One of the state’s top architects says the collective approach to higher-density living in Perth needs to change.
One of the state’s top architects says the collective approach to higher-density living in Perth needs to change.
The word ‘density’ does not typically attract many negative connotations in terms of housing development in the major cities of the world.
It’s a different story in Perth, however.
In the Western Australian capital, the thinking has traditionally been that apartment living is a lesser option to living in a house.
Some of the reticence to accept multi-residential living in Perth comes from what was built in the 1960s and 1970s – big blocks of flats that dominated the landscape in which they are built.
With those flats came community angst, due in part to the fact many apartments were rentals, which led to an increasingly transient population in the suburbs.
These days, apartment living is slowly gaining acceptance in Perth, driven by a mix of international migrants moving to Perth who are more used to inner-city living, as well as a new generation of first-time homebuyers that have no interest in living out in the suburbs.

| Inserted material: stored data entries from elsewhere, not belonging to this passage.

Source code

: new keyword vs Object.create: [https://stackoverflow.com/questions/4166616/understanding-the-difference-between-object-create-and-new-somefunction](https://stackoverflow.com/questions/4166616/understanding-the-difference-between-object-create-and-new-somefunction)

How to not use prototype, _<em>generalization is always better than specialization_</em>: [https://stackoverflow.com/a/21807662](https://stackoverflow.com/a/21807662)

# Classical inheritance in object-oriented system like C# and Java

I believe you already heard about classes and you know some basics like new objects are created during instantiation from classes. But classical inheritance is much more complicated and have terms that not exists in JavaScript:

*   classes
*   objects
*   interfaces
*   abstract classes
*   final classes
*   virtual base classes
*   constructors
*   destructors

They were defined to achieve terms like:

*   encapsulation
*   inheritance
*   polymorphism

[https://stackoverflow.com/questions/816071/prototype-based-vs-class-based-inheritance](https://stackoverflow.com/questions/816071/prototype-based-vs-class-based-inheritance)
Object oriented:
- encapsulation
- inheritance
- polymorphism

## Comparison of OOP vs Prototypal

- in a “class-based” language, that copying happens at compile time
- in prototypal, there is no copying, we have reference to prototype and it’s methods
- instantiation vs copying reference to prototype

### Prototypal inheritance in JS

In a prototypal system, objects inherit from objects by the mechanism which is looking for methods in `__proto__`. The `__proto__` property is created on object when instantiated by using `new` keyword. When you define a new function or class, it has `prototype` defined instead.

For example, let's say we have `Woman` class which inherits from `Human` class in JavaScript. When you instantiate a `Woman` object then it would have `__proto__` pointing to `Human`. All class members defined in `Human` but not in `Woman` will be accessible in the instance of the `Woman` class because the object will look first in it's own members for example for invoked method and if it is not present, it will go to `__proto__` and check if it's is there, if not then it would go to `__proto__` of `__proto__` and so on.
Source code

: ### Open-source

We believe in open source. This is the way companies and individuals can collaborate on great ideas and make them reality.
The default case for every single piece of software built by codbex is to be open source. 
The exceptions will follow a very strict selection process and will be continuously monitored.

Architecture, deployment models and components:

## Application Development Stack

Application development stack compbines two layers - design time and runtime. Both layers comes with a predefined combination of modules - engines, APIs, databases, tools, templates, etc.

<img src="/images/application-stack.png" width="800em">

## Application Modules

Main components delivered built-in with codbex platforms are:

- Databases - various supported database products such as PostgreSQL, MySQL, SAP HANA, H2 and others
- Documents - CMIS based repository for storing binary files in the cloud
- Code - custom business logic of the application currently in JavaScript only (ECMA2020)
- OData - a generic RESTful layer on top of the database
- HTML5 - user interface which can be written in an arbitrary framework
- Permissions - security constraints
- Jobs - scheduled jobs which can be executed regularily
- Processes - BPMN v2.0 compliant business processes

But Donaldson and Warn director Geoff Warn said concerns over higher-density living was still an issue facing developers, despite the need for Perth to halt its urban sprawl.
“Density tends to get easily conflated with compression, and that the idea of compressing people together equals a lesser lifestyle,” Mr Warn, who is also the state government architect for Western Australia, told Business News.
“I think you can see density as not only giving people more choice and more variety in all different directions, putting them closer to work, retail and culture, but also giving them greater tolerance living with a whole range of different sorts of people, rather than one monoculture you tend to get in suburbs, particularly in new suburbs.”
The problem with denser development in Perth, Mr Warn said, was planning guidelines that failed to allow for creative development.
Mr Warn said the predominant built form for multi-residential living in Perth was a building known as a podium design – a building of around three or four stories that interacted with the street, while also supporting a taller building on top that was set back from view.
“We might get better community and public amenity if we don’t always apply the podium model to every solution,” he said.
“Our podium model tends to stretch activation at ground level, which tends to be shops all down the street.
“We’re pulling down old buildings that have character and putting up bland ones in their place and we’re putting commercial at the ground level because that’s what planners ask for to activate them.
“We’re not putting our best foot forward on how to create healthy and cohesive societies in a denser environment, to get the advantages around lots of variety and richness.
“We’re getting a monoculture jammed into a bitumen environment; it’s not the smartest thing to do.”
Mr Warn said Perth developers and architects needed to heed lessons learned in other international cities, where the growth model was radically different to how the WA capital had sprawled along the coast.
Donaldson and Warn recently appointed Buenos Aries native Daniel Aisenson as one of its directors, with his experience expected to bring a new perspective to Perth design.
Mr Aisenson said apartment towers in Buenos Aries were a much different product than what was being developed in Perth.
“The towers are an element themselves; there is a rich green setting on the ground floor, or even when you do build a podium, the podium gives something to the public space,” Mr Aisenson said.
“When you have very significant developments the city demands the development gives something in return to the city.
“If we can bring the best of lessons learned from overseas and try to apply them to a city that is trying to grow in a mature way, the potential is amazing.”